SurveySparrow: For smaller companies out there that are already spread thin, what “low hanging fruit” experience enhancement opportunities do you often see exist for fairly quick experience improvement wins?
Ian: The best way for me to answer this question is to encourage the identification and elimination of ‘randomness’. If you know that your customers are often contacting you about the same problems and issues – problems and issues that do not happen all the time, but are common – that demonstrates that your customers are having ‘random’ experiences – sometimes they work, sometimes they do not. Every one of those repeatable issues you can resolve so it does not happen again will not only lead to the random experience being eliminated, in doing so, you are likely to SAVE a significant amount of operational cost.
SurveySparrow: You published your first book entitled “Customer What?” in 2018. Now that the book is in the hands of readers what are some of the biggest takeaways that you see your readers benefiting from? Is there a section or a particular subject within the book that seems to have really resonated with your audience?
Ian: You would have to ask my readers for the most accurate answer to this question! However, what people regularly tell me is written in the subtitle – ‘the honest and practical guide to customer experience’. I wanted people to read the book and be inspired sufficiently to go and do stuff! And my readers tell me, that actually happens!
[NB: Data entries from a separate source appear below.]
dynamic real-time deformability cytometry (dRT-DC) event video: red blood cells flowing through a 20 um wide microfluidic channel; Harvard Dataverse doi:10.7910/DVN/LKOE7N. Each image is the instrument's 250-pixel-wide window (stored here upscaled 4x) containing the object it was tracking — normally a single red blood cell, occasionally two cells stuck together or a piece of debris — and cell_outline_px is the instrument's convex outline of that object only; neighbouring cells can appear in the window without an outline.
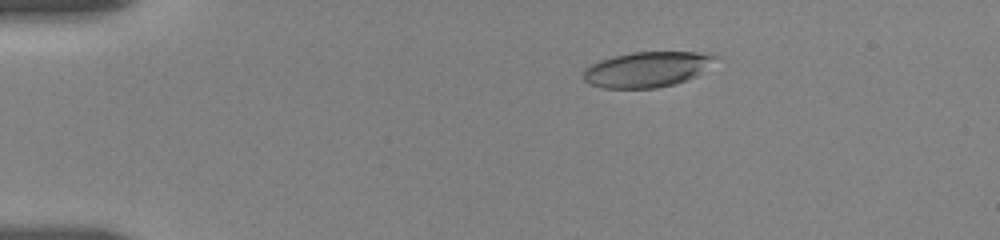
{"species": "human", "species_latin": "Homo sapiens", "temperature_condition": "room temperature", "stored_images_in_passage": 56, "camera_frame_rate_fps": 3000, "um_per_image_px": 0.085, "donor": {"sex": "female"}, "frame": {"image": 1, "passage_image": 13, "time_ms": 3.333, "image_size_px": [1000, 240], "cell_outline_px": [[720, 56], [696, 76], [676, 84], [656, 88], [600, 88], [588, 84], [584, 80], [584, 68], [588, 64], [612, 56], [632, 52], [708, 52]], "centroid_in_image_um": [54.97, 5.89], "position_along_channel_um": 30.0, "area_um2": 27.51}}
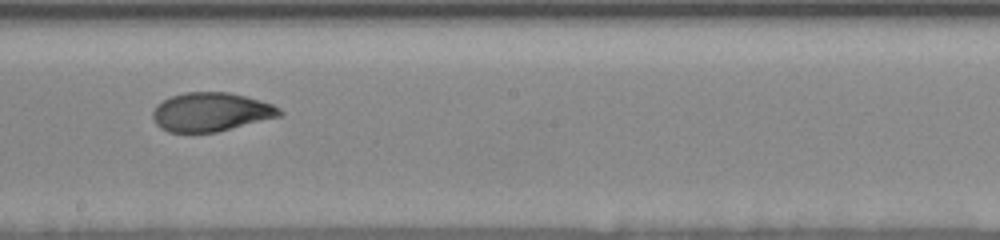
{"frame": {"image": 2, "passage_image": 35, "time_ms": 10.667, "image_size_px": [1000, 240], "cell_outline_px": [[284, 112], [280, 116], [216, 132], [168, 132], [160, 128], [156, 124], [152, 116], [152, 112], [156, 104], [172, 96], [184, 92], [228, 92], [244, 96], [272, 104], [280, 108]], "centroid_in_image_um": [17.9, 9.52], "position_along_channel_um": 230.3, "area_um2": 28.55}}
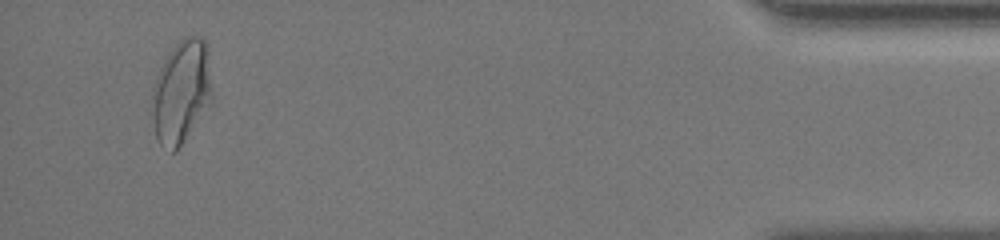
{"frame": {"image": 3, "passage_image": 53, "time_ms": 17.667, "image_size_px": [1000, 240], "cell_outline_px": [[212, 104], [176, 152], [172, 152], [160, 144], [156, 136], [152, 104], [152, 84], [168, 52], [184, 36], [200, 36], [208, 44]], "centroid_in_image_um": [15.44, 7.79], "position_along_channel_um": 419.8, "area_um2": 36.47}, "authors_computed_cell_mechanics": {"area_um2": 28.8711, "velocity_mm_per_s": 3.6356, "shape_relaxation_time_tau1_ms": 5.8636, "shape_relaxation_time_tau2_ms": 1.7701, "deformation_change_tau1": 0.1861, "deformation_change_tau2": 0.0677}}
I love nothing more than having readers send me pictures of their books with scribblings all over them, bits of paper and sticky notes sticking out everywhere. The practicality of the book is what I wanted – that appears to have worked!
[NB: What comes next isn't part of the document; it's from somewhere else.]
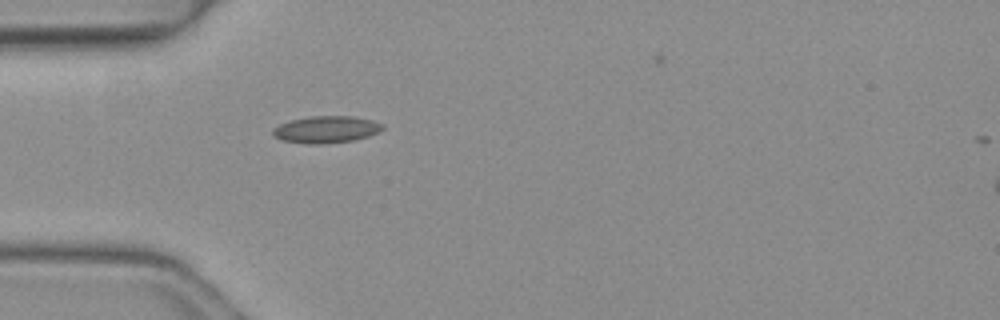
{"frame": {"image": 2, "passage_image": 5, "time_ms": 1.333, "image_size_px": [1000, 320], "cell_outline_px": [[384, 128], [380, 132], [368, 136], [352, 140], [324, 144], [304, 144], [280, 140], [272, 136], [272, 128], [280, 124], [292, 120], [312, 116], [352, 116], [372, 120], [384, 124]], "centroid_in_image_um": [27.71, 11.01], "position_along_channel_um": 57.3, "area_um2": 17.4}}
SurveySparrow: What are your predictions for the customer engagement sector in the coming years? Do you see any trend or technology that could potentially disrupt the CX space in the near future?
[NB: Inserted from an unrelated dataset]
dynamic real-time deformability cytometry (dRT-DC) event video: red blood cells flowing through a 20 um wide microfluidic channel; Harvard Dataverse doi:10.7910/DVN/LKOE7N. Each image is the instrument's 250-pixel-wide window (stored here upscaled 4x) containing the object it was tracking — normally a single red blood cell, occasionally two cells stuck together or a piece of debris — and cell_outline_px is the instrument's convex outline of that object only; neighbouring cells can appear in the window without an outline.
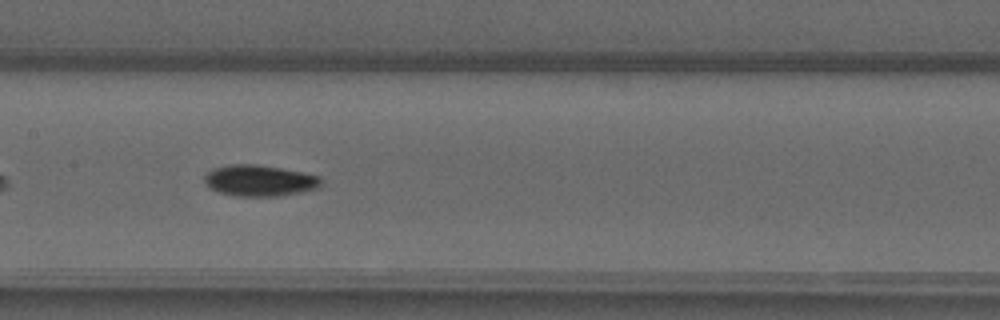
{"species": "common noctule bat (a hibernating species)", "species_latin": "Nyctalus noctula", "temperature_condition": "warm", "stored_images_in_passage": 37, "camera_frame_rate_fps": 3000, "um_per_image_px": 0.085, "animal": {"sex": "male", "forearm_length_mm": 52.5}, "frame": {"image": 1, "passage_image": 11, "time_ms": 3.333, "image_size_px": [1000, 320], "cell_outline_px": [[320, 188], [280, 196], [232, 196], [220, 192], [212, 188], [204, 180], [204, 172], [212, 168], [228, 164], [256, 164], [280, 168], [320, 176]], "centroid_in_image_um": [22.03, 15.34], "position_along_channel_um": 185.4, "area_um2": 21.21}}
Ian: Organisations will continue to be disrupted – of that there is no doubt. The continuing advancement of technology will be at the core of that disruption. I believe that we will continue to see new, smaller, more adaptable companies coming into all sectors, making life increasingly difficult for legacy operators who are bogged down with the complexity of systems and processes that are very difficult to change.
However, whilst technology advancements are critically important, they must be at the expense of human interaction where it is needed. The thing that customers are most likely to remember about their experience with an organization – and will continue to do – is the way that organizations PEOPLE made them feel. Understanding how to balance technology and people’s interaction in the future will be key.
SurveySparrow: Lastly, Imagine that you could clone yourself and that a younger version of you was just starting in the CX space today. What three pieces of advice would your more- experienced self give your less-experienced self on the topic of CX today?
Ian: Don’t think that you can do everything!! I find it very difficult to say no to people who want guidance and help – but there are only 24 hours in a day!! I am still the most unstructured person I know – working ridiculous hours and putting my mind and body under severe pressure. If I could start again, I would do so with a much more structured and pragmatic approach. That being said, whilst my diary is disorganized chaos, I would not change what I do for all the money in the world!!
Thank you for joining us today Ian. We really appreciate you sharing your insights and knowledge with our blog audience.